- **Task statement**
Scan the entries below for "round" and copy each line that holds it.

*** Opening of Data records ***

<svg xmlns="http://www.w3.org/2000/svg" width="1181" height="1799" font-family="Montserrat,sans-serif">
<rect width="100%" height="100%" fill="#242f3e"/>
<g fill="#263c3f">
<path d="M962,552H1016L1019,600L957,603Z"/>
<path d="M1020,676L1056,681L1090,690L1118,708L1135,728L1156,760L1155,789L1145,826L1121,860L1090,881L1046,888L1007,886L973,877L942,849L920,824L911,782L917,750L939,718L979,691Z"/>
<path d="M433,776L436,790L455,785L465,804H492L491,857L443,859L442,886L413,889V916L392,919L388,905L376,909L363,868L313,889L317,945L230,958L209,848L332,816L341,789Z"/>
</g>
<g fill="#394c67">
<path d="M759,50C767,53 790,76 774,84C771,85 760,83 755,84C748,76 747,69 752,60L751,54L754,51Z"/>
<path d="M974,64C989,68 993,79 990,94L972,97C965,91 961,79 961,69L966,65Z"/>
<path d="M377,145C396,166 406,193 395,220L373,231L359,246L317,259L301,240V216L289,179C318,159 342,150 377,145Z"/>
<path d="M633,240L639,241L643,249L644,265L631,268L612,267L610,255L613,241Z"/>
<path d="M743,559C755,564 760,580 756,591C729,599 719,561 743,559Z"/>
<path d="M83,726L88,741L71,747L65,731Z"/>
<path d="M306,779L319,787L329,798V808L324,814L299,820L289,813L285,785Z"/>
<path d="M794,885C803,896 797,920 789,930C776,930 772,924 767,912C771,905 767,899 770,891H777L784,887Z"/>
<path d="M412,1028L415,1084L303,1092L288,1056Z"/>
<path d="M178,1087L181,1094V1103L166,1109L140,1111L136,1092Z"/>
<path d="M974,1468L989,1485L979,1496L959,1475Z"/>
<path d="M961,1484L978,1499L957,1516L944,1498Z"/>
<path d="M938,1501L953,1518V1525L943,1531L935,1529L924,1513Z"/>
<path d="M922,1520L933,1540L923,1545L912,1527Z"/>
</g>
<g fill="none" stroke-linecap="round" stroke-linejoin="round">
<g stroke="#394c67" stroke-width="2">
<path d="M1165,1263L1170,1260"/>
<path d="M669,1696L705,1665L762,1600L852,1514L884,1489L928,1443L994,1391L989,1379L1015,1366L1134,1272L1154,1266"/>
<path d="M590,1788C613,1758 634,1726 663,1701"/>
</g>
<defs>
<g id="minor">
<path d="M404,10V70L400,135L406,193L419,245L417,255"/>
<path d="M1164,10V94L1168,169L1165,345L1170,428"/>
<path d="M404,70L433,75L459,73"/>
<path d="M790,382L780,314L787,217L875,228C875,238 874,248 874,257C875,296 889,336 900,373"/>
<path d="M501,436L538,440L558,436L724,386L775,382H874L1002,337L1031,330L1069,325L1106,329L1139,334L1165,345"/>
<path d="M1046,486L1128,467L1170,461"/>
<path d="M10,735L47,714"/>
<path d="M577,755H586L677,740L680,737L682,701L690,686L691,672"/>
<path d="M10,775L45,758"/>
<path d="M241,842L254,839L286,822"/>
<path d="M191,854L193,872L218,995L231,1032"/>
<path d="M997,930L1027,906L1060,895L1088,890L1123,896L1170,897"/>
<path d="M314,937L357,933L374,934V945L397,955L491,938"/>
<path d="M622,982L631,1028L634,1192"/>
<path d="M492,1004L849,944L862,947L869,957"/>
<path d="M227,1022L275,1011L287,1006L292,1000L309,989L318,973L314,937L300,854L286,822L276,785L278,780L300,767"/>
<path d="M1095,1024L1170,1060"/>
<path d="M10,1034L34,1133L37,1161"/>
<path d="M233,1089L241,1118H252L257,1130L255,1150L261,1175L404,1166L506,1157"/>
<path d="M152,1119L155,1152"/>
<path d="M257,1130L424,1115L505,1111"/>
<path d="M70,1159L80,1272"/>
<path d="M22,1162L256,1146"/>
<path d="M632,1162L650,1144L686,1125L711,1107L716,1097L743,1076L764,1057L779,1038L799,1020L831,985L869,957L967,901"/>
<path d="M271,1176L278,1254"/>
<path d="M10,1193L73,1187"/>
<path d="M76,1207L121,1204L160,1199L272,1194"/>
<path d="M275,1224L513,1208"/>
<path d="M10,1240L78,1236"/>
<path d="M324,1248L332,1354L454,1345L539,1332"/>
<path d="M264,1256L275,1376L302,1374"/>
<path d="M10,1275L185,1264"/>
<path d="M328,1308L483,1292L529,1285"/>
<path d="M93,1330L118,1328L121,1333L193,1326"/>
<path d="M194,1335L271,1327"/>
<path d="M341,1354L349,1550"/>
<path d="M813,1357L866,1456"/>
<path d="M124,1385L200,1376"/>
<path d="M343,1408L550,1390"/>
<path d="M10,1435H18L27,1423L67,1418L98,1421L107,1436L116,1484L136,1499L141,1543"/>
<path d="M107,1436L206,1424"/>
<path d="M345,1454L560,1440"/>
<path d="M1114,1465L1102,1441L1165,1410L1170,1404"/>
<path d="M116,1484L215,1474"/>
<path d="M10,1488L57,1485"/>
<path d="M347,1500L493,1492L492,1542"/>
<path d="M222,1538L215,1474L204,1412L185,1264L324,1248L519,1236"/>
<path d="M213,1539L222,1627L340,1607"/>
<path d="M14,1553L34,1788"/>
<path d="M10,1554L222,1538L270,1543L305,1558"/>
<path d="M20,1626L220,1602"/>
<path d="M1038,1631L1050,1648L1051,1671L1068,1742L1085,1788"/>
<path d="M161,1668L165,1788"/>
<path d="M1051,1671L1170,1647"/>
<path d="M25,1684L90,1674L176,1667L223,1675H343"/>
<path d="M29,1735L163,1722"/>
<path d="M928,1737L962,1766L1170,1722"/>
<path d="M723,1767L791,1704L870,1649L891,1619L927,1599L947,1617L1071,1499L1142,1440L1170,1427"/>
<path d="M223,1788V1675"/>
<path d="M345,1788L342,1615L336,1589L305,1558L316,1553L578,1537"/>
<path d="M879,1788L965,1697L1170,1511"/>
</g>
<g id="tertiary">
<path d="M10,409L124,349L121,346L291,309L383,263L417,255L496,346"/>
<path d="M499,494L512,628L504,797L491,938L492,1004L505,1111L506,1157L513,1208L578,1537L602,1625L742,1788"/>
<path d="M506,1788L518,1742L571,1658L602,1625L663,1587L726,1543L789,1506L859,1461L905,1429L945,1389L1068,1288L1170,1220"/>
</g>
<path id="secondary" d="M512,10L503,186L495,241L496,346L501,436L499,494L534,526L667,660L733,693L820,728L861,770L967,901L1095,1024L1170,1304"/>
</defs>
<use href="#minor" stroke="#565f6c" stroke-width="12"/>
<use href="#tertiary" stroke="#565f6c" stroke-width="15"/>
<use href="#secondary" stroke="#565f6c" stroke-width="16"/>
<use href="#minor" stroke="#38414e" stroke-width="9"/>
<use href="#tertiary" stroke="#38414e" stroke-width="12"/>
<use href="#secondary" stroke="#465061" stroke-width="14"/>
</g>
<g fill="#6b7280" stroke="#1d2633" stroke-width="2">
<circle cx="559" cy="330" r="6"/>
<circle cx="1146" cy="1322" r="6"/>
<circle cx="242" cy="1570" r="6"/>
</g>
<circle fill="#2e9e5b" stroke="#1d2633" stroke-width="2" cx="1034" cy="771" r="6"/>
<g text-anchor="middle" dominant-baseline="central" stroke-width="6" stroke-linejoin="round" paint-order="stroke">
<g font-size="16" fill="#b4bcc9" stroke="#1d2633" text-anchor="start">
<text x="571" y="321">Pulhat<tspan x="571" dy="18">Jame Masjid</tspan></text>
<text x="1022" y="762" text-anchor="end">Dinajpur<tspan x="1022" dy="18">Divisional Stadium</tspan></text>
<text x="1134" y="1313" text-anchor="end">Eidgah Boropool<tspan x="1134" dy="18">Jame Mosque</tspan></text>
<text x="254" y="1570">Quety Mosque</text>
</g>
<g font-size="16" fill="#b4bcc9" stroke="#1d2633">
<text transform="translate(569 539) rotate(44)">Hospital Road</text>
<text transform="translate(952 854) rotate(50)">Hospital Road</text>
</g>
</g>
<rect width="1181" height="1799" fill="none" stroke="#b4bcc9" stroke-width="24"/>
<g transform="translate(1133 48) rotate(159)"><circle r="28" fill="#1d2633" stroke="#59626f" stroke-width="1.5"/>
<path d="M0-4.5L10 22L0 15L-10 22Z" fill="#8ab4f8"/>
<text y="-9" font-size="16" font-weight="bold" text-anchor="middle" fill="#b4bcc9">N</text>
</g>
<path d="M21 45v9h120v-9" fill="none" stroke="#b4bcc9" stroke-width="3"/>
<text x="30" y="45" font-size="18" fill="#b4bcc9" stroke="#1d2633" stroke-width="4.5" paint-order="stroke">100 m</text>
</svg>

*** Close of Data records ***

- **Task result**
<g fill="none" stroke-linecap="round" stroke-linejoin="round">
<g text-anchor="middle" dominant-baseline="central" stroke-width="6" stroke-linejoin="round" paint-order="stroke">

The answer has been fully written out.